WHAT IS BEING ASKED
After locating the line that contains "left hip: (440, 349)" in the data below, set down exactly that line and each one after it through the line that contains "right hip: (6, 371)", and nothing more.

(People photos with keypoints)
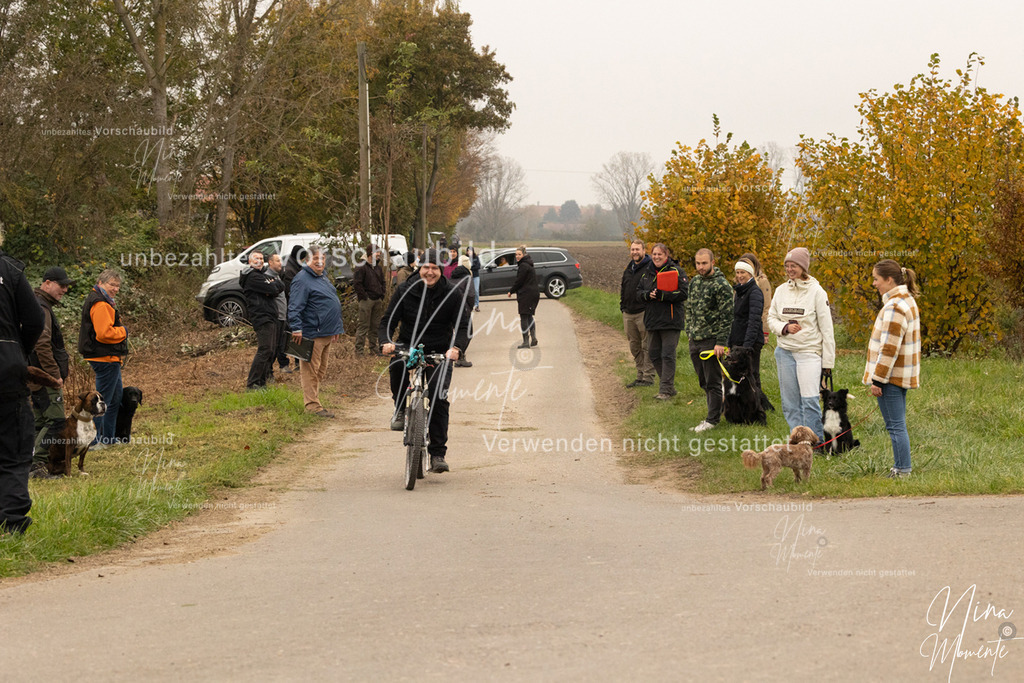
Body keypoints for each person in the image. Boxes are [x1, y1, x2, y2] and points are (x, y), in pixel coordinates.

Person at [379, 249, 470, 474]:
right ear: (419, 268)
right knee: (397, 364)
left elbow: (464, 326)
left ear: (441, 271)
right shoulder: (405, 289)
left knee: (439, 397)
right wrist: (386, 342)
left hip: (440, 349)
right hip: (409, 345)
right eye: (426, 267)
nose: (429, 272)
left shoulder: (452, 294)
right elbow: (388, 320)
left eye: (435, 268)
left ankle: (438, 453)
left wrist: (456, 348)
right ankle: (400, 408)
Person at [0, 237, 45, 534]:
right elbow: (34, 318)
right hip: (6, 371)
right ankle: (12, 524)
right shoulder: (10, 270)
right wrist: (17, 351)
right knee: (15, 452)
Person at [767, 247, 835, 440]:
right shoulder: (781, 291)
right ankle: (798, 440)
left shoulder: (817, 292)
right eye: (787, 266)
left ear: (803, 268)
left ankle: (817, 441)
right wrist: (784, 328)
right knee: (790, 403)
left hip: (808, 353)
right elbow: (771, 318)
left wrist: (828, 363)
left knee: (809, 400)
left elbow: (827, 329)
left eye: (794, 266)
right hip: (785, 352)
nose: (789, 269)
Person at [863, 259, 921, 478]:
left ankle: (902, 469)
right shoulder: (906, 300)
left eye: (876, 279)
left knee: (896, 426)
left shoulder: (895, 306)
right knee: (897, 425)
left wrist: (877, 379)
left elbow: (889, 348)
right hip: (899, 375)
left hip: (890, 378)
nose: (874, 284)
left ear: (888, 280)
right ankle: (900, 467)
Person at [28, 267, 73, 477]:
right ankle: (35, 464)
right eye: (60, 285)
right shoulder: (42, 307)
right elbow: (42, 343)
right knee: (55, 421)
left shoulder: (36, 303)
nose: (64, 289)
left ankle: (32, 464)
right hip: (45, 378)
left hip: (34, 375)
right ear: (46, 283)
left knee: (40, 421)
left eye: (66, 286)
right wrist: (54, 375)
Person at [288, 245, 343, 417]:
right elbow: (295, 306)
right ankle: (312, 406)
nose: (319, 262)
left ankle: (314, 399)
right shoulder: (302, 279)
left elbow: (332, 302)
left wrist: (336, 327)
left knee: (320, 371)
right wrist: (296, 328)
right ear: (306, 260)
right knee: (310, 371)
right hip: (312, 333)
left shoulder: (322, 278)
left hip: (327, 332)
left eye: (322, 259)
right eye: (315, 259)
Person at [78, 269, 128, 447]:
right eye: (112, 284)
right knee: (101, 402)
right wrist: (123, 331)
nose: (115, 288)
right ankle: (93, 441)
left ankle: (108, 439)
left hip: (110, 357)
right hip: (103, 357)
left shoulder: (104, 300)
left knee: (114, 399)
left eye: (117, 285)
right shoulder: (100, 303)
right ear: (101, 283)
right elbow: (103, 334)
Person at [685, 248, 733, 430]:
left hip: (711, 340)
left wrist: (721, 342)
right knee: (703, 380)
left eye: (704, 263)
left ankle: (712, 420)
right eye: (698, 263)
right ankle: (717, 409)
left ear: (713, 262)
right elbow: (689, 308)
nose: (700, 267)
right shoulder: (695, 282)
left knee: (713, 381)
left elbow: (727, 316)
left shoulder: (722, 285)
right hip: (695, 339)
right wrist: (688, 330)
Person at [635, 243, 687, 399]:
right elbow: (638, 292)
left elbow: (684, 293)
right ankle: (668, 386)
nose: (657, 257)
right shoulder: (647, 273)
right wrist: (647, 295)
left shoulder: (676, 271)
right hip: (652, 320)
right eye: (654, 254)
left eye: (660, 254)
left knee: (668, 354)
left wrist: (663, 295)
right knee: (654, 353)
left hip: (671, 320)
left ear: (667, 255)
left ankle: (665, 390)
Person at [240, 251, 285, 390]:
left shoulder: (262, 275)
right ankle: (253, 383)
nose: (259, 261)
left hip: (270, 316)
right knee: (265, 349)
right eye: (256, 259)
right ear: (250, 261)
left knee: (271, 350)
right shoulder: (252, 277)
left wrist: (273, 286)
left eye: (261, 258)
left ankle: (261, 382)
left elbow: (280, 286)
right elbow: (273, 287)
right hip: (261, 316)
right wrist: (271, 287)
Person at [739, 252, 775, 411]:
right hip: (743, 331)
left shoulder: (762, 282)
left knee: (753, 371)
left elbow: (766, 308)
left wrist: (765, 331)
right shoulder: (740, 285)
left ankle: (761, 404)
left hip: (756, 329)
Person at [620, 239, 656, 388]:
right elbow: (623, 288)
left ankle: (648, 377)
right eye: (633, 249)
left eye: (637, 250)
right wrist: (622, 306)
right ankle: (639, 374)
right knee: (634, 346)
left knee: (646, 345)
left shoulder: (650, 268)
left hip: (643, 312)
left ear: (643, 251)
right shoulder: (629, 268)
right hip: (628, 313)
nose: (634, 252)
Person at [728, 259, 766, 400]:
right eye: (737, 272)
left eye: (742, 272)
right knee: (738, 374)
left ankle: (758, 403)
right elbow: (735, 319)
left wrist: (747, 346)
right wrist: (729, 342)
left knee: (752, 373)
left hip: (751, 342)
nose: (740, 275)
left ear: (750, 273)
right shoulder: (739, 291)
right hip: (738, 341)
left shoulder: (755, 292)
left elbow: (754, 320)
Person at [353, 245, 386, 355]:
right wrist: (364, 297)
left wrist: (382, 294)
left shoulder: (378, 267)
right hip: (366, 301)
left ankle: (373, 349)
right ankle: (359, 351)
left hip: (377, 300)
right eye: (377, 252)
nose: (379, 254)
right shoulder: (361, 266)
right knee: (363, 326)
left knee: (375, 326)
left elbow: (383, 281)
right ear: (370, 253)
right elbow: (357, 283)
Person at [508, 245, 539, 349]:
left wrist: (511, 291)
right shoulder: (527, 263)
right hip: (532, 293)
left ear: (524, 254)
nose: (517, 256)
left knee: (524, 317)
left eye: (519, 254)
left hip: (527, 294)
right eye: (516, 254)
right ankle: (533, 338)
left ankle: (526, 341)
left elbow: (519, 281)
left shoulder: (524, 266)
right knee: (529, 315)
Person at [266, 253, 291, 376]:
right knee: (272, 346)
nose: (280, 263)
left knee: (281, 344)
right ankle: (268, 371)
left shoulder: (277, 276)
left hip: (282, 316)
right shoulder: (267, 277)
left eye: (280, 260)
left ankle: (283, 365)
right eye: (277, 261)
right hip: (275, 317)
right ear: (270, 262)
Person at [449, 255, 475, 368]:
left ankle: (456, 355)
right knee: (467, 332)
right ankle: (460, 356)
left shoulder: (451, 279)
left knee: (453, 332)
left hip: (451, 309)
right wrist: (470, 307)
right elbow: (471, 295)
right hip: (463, 309)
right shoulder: (468, 279)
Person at [466, 246, 482, 312]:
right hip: (468, 277)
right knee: (468, 291)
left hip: (475, 276)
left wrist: (471, 267)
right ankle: (468, 305)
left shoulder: (476, 258)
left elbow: (478, 266)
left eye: (471, 250)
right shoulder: (465, 258)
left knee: (476, 290)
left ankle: (477, 305)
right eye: (468, 251)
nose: (470, 252)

RESPONSE TO THIS EXERCISE
left hip: (440, 349)
right hip: (409, 345)
right eye: (426, 267)
nose: (429, 272)
left shoulder: (452, 294)
right elbow: (388, 320)
left eye: (435, 268)
left ankle: (438, 453)
left wrist: (456, 348)
right ankle: (400, 408)
Person at [0, 237, 45, 534]:
right elbow: (34, 318)
right hip: (6, 371)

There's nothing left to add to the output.